▸ **Aim of the exercise**
Whatever pictures appear, omit them, and repeat the data below exactly.

▸ **Available data**
►
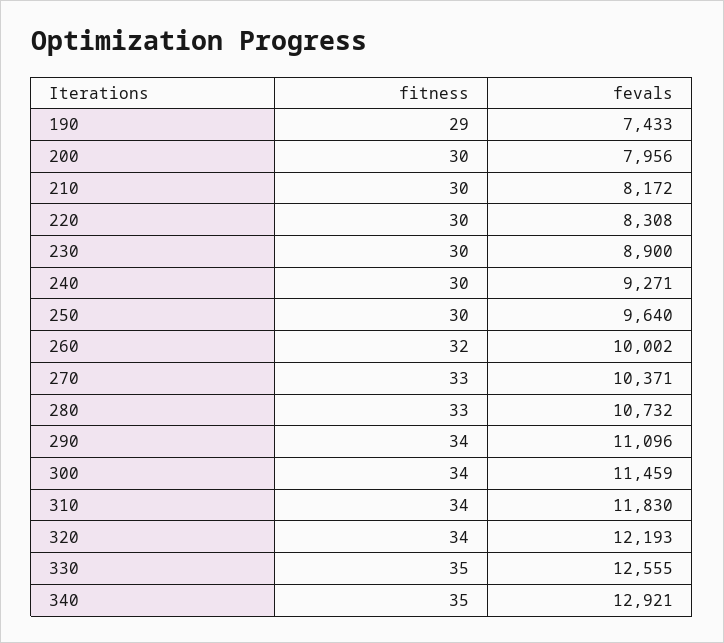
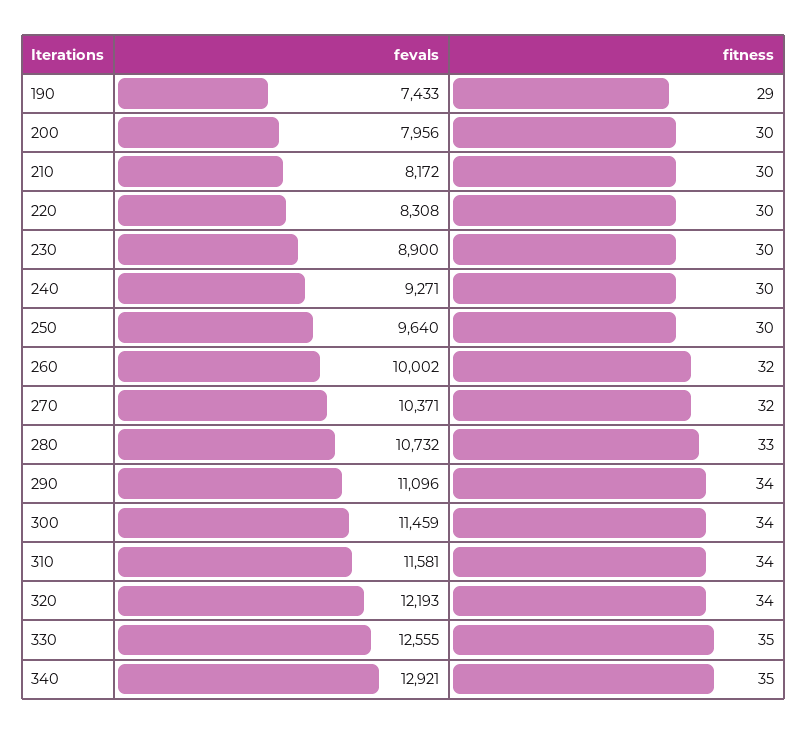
  {
    "fitness": {
      "190": 29,
      "200": 30,
      "210": 30,
      "220": 30,
      "230": 30,
      "240": 30,
      "250": 30,
      "260": 32,
-     "270": 33,
+     "270": 32,
      "280": 33,
      "290": 34,
      "300": 34,
      "310": 34,
      "320": 34,
      "330": 35,
      "340": 35
    },
    "fevals": {
      "190": 7433,
      "200": 7956,
      "210": 8172,
      "220": 8308,
      "230": 8900,
      "240": 9271,
      "250": 9640,
      "260": 10002,
      "270": 10371,
      "280": 10732,
      "290": 11096,
      "300": 11459,
-     "310": 11830,
+     "310": 11581,
      "320": 12193,
      "330": 12555,
      "340": 12921
    }
  }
◄
▸ **Answer for the task**
  {
    "fitness": {
      "190": 29,
      "200": 30,
      "210": 30,
      "220": 30,
      "230": 30,
      "240": 30,
      "250": 30,
      "260": 32,
-     "270": 33,
+     "270": 32,
      "280": 33,
      "290": 34,
      "300": 34,
      "310": 34,
      "320": 34,
      "330": 35,
      "340": 35
    },
    "fevals": {
      "190": 7433,
      "200": 7956,
      "210": 8172,
      "220": 8308,
      "230": 8900,
      "240": 9271,
      "250": 9640,
      "260": 10002,
      "270": 10371,
      "280": 10732,
      "290": 11096,
      "300": 11459,
-     "310": 11830,
+     "310": 11581,
      "320": 12193,
      "330": 12555,
      "340": 12921
    }
  }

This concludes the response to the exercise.